In the open oceans, some 2 000 species of jellies pulsate with life as they drift with the ocean currents. The variety of designs and the luminescent colours of these otherworldly creatures will astound even the most fertile of imaginations. The blue jellyfish, pictured above, is not always blue – but its long tentacles differentiates it from its family member, the moon jelly.
It is said that some of the weird futuristic designs of space ships seen in science fiction movies are inspired by the body structures of jellies. Simple in form and of fragile make-up, these animals have survived some 650 million years on this watery planet with little change to their lifestyles or forms. Moon jellyfish (pictured above), which can be seen at the Oceans of Contrast: Atlantic Ocean Gallery, have short tentacles that are armed with stinging cells – fortunately their sting lacks the toxic, painful punch of other jellies.
Jellies move gracefully through their tranquil environment.
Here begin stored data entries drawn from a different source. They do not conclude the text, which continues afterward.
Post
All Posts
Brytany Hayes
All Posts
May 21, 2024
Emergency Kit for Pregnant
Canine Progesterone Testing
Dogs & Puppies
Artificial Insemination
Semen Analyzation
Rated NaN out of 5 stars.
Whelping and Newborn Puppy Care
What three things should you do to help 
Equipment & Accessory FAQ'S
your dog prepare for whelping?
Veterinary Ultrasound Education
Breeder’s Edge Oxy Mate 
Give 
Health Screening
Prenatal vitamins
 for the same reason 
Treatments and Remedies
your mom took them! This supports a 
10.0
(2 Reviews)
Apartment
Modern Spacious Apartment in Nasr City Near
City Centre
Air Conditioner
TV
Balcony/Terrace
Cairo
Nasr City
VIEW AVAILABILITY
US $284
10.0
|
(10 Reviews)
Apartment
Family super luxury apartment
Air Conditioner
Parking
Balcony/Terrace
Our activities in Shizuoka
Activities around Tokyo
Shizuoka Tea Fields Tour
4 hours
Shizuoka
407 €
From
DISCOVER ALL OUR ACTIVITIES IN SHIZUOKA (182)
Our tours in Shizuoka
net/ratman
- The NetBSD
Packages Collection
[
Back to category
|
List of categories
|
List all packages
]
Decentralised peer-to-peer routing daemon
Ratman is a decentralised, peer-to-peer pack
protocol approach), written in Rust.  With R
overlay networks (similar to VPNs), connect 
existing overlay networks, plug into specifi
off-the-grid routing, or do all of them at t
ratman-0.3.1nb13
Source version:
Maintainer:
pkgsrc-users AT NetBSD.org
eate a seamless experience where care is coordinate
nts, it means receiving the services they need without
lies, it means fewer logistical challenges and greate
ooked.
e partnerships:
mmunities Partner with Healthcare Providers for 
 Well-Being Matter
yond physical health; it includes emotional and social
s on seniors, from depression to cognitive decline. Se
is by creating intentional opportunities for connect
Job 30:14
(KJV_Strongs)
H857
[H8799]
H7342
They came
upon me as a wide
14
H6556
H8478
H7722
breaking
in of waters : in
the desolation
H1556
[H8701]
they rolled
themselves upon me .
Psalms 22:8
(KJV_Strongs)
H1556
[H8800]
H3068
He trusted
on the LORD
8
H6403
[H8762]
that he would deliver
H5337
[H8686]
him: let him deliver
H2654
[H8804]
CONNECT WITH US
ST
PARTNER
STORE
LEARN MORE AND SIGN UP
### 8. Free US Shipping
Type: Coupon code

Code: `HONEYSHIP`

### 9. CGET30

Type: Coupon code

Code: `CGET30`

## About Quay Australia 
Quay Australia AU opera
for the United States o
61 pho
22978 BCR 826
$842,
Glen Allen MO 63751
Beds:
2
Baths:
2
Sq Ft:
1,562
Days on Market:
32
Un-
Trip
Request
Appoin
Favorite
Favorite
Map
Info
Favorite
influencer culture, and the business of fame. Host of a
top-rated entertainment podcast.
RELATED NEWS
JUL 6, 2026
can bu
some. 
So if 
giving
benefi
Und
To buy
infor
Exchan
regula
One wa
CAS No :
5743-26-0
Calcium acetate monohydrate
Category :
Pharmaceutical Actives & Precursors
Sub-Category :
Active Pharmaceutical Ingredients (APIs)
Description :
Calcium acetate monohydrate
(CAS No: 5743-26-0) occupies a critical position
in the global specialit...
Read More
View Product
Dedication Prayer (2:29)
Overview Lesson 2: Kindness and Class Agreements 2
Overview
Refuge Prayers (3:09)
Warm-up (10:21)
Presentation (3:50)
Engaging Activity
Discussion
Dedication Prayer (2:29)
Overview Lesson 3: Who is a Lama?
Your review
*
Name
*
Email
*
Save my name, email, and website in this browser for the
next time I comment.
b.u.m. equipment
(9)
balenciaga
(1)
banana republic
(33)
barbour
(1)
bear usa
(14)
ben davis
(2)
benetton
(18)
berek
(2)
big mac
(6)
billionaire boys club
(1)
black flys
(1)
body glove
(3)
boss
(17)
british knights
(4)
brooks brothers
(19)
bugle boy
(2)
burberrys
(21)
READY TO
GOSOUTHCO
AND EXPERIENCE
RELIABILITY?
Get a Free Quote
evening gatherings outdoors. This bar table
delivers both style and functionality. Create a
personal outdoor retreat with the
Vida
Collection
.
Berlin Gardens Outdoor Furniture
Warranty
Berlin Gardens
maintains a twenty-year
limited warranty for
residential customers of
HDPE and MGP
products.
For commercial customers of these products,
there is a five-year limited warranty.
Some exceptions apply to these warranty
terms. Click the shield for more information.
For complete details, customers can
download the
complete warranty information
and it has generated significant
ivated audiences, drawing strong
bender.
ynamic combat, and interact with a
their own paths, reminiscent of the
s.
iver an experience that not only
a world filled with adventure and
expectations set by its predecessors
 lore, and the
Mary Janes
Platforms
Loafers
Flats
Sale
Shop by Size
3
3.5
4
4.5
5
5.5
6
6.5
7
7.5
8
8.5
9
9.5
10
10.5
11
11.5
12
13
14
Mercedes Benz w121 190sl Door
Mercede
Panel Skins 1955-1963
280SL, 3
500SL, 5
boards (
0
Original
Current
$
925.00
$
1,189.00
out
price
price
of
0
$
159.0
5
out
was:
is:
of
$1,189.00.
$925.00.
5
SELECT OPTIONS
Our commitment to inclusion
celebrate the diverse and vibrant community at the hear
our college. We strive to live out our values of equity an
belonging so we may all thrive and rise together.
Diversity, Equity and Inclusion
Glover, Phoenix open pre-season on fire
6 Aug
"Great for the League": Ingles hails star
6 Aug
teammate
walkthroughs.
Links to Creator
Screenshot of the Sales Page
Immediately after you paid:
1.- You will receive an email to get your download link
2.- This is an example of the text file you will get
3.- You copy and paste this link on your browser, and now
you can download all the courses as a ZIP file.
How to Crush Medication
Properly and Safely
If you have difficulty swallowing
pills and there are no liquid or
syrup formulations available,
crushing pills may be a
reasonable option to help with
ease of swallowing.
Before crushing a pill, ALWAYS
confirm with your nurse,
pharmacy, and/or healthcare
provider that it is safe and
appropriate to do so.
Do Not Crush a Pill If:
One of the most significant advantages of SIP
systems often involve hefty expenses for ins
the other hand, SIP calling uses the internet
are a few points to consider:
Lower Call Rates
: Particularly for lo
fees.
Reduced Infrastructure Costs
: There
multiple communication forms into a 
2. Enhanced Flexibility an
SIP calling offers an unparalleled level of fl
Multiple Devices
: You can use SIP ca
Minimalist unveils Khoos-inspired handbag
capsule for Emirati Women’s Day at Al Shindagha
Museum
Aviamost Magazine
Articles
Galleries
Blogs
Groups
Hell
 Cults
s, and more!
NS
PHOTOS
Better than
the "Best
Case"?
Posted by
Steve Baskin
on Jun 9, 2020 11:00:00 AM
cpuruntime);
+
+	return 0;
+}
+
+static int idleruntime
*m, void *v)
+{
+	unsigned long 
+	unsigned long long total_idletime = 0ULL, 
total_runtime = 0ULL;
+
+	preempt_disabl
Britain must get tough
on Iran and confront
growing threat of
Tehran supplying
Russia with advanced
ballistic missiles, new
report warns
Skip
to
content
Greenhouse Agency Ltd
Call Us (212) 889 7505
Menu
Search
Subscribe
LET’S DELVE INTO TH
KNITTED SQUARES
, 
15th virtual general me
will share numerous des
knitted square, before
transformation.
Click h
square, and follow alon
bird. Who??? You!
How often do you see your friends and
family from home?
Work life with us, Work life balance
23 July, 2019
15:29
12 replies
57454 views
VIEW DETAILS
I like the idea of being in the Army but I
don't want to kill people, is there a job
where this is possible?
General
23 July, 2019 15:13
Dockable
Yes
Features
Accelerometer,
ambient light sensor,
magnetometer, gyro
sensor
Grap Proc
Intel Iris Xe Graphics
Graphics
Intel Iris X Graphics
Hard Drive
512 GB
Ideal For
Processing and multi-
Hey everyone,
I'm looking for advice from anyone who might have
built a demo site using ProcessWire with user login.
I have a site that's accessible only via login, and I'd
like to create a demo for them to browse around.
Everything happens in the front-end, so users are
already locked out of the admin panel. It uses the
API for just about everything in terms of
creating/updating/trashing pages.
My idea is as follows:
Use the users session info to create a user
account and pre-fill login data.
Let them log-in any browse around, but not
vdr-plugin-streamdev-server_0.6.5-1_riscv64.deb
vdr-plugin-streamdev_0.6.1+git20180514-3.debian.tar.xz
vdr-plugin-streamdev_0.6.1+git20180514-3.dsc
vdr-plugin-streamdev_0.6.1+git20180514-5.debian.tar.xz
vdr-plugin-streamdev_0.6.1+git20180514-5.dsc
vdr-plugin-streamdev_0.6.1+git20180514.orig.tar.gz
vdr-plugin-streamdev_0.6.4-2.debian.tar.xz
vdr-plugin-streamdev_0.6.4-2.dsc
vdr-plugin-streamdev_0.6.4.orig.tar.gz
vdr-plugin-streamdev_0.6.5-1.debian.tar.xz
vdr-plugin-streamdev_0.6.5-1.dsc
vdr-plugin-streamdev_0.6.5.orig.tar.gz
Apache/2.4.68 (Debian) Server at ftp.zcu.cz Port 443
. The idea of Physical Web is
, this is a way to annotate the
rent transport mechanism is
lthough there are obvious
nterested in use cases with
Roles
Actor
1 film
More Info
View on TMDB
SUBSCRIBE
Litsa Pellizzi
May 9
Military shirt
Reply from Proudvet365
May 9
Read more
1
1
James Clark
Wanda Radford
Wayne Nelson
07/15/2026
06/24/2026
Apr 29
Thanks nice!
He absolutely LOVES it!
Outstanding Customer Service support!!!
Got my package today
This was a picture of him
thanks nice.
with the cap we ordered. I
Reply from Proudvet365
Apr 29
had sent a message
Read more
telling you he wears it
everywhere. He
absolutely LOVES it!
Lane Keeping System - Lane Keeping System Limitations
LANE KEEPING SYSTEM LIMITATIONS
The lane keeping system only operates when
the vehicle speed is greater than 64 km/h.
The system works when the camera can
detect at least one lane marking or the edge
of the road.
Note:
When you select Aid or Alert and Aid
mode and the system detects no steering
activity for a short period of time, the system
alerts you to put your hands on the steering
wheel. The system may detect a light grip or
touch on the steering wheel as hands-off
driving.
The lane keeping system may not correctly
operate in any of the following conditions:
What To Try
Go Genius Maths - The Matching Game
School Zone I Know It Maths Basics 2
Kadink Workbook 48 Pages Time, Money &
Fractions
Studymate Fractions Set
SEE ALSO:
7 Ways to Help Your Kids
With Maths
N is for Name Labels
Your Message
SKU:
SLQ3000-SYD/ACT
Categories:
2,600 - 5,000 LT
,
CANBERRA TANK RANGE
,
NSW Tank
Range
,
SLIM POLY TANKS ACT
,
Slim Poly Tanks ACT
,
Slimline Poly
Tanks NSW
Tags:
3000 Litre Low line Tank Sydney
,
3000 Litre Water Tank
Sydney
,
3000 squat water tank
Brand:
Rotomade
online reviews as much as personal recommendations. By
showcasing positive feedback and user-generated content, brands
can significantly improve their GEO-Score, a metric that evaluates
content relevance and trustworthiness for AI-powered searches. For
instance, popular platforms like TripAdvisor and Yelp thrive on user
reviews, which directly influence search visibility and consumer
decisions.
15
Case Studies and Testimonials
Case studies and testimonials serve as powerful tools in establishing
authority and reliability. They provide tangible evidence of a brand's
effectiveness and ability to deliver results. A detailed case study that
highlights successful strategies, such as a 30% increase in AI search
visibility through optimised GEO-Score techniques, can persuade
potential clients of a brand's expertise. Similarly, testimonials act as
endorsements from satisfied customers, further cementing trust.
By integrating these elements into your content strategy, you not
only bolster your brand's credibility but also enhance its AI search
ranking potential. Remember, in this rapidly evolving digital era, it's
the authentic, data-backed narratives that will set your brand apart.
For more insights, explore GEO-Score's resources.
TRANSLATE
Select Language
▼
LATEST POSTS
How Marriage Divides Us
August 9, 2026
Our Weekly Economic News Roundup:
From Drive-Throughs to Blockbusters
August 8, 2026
Some time is spent simply drifting with the ocean currents, but they do actually swim by contracting the muscles on the rim of the bell or “umbrella”. The movement resembles that of an umbrella being opened and closed very slowly. These box jellyfish, which are often encountered in swarms by scuba divers, are a real treat to watch at the Oceans of Contrast: Atlantic Ocean Gallery and visitors often stand in awe in front of the exhibit for many, many minutes.
Jellies don’t have any specialised organs for respiration, so they have neither lungs nor gills. It can almost be said that jellies breathe with their entire bodies through osmosis. The walls of the body and tentacles are so thin that oxygen and carbon dioxide can easily pass through. The senses in jellies are fairly limited, but they make adequate use of their tentacles as touch receptors. This gorgeous image of a blue jellyfish shows how thin their bodies really are.